Friday, 14 July 2006

Pedogenesis of the Serpentinitic Soils along a Toposequence in Eastern Taiwan.

Zeng-Yei Hseu, Department of Environmental Science and Engineering, National Pingtung University of Science and Technology, 1 Hseuh-Fu Road, Nei-Pu, Pingtung, 91201, Taiwan

Soils derived from serpentinitic rocks may show strong chemical fertility limitations due to low Ca/Mg ratios, lithiogenic Cr and Ni enrichments, and serpentine mineral transformation. In this study, five soil pedons were selected on the summit, shoulder, upper backslope, lower backslope and footslope positions (TA-1 to TA-5) along a serpentinitic toposequence in eastern Taiwan and characterized soil chemical properties, mineral weathering sequences and genetic processes. It is surprising that the toposequence is only about 200 m long, but five Soil Orders of the Soil Taxonomy were represented, including Entisols (TA-1), Vertisols (TA-2), Alfisols (TA-3), Ultisols (TA-4) and Inceptisols (TA-5). As expected in pedons TA-3 and TA-4 with relatively flat landscape, the soils in general have undergone intensive weathering, extensive leaching, resulting in metal and clay translocation. However, high clay contents (>40%) are found in all the pedons. The soils derivered from ultramafic rocks are reflected in relatively high cation exchange capacity in this study, which ranged approximately in 26-74 cmol/kg.

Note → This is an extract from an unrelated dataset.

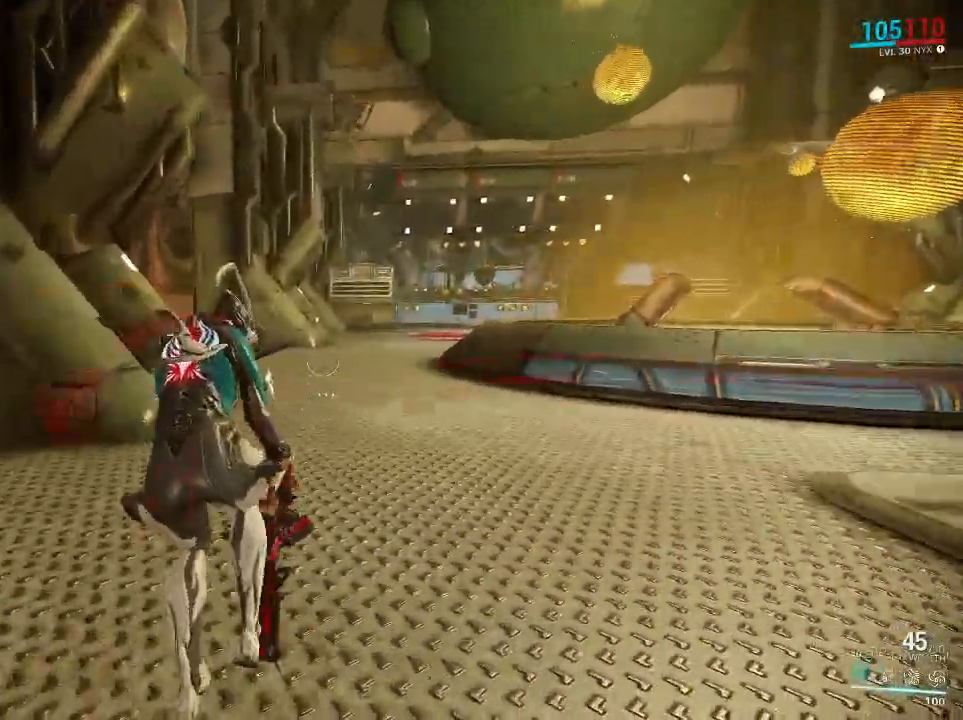
{"keys": ["ctrl", "w"], "mouse": [], "events": [[100, "ctrl", "up"], [100, "mouse_mb4", "up"], [100, "mouse_right", "up"], [233, "space", "up"], [417, "ctrl", "down"]]}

Exchangeable Ca/Mg ratios in all the soils are lower than 1.0 except for a few surface horizons. During the weathering serpentinitic minerals are unstable in soil environments, so that serpentine is only found in the soils of pedons TA-1 and TA-2 where kaolinite and gibbsite could not be identified. Trace kaolinite, gibbsite and quartz are found in TA-3 and TA-4 pedons. Serpentine is easily transformed as smectite, especially in TA-1 and TA-2 pedons associated with clear surface cracks and slickensides. However, vermicullite is progressively transformed from smectite or mixed layer mineral of chlorite-vermiculite with respect to Mg leaching under well drainage conditions. The weathering sequence of mineral in the study area is serpentine > chlorite > smectite > vermiculite > kaolinite > quartz, respectively. This weathering sequence coincided well with the Cr and Ni levels in the soils along the serpentinitic toposequence.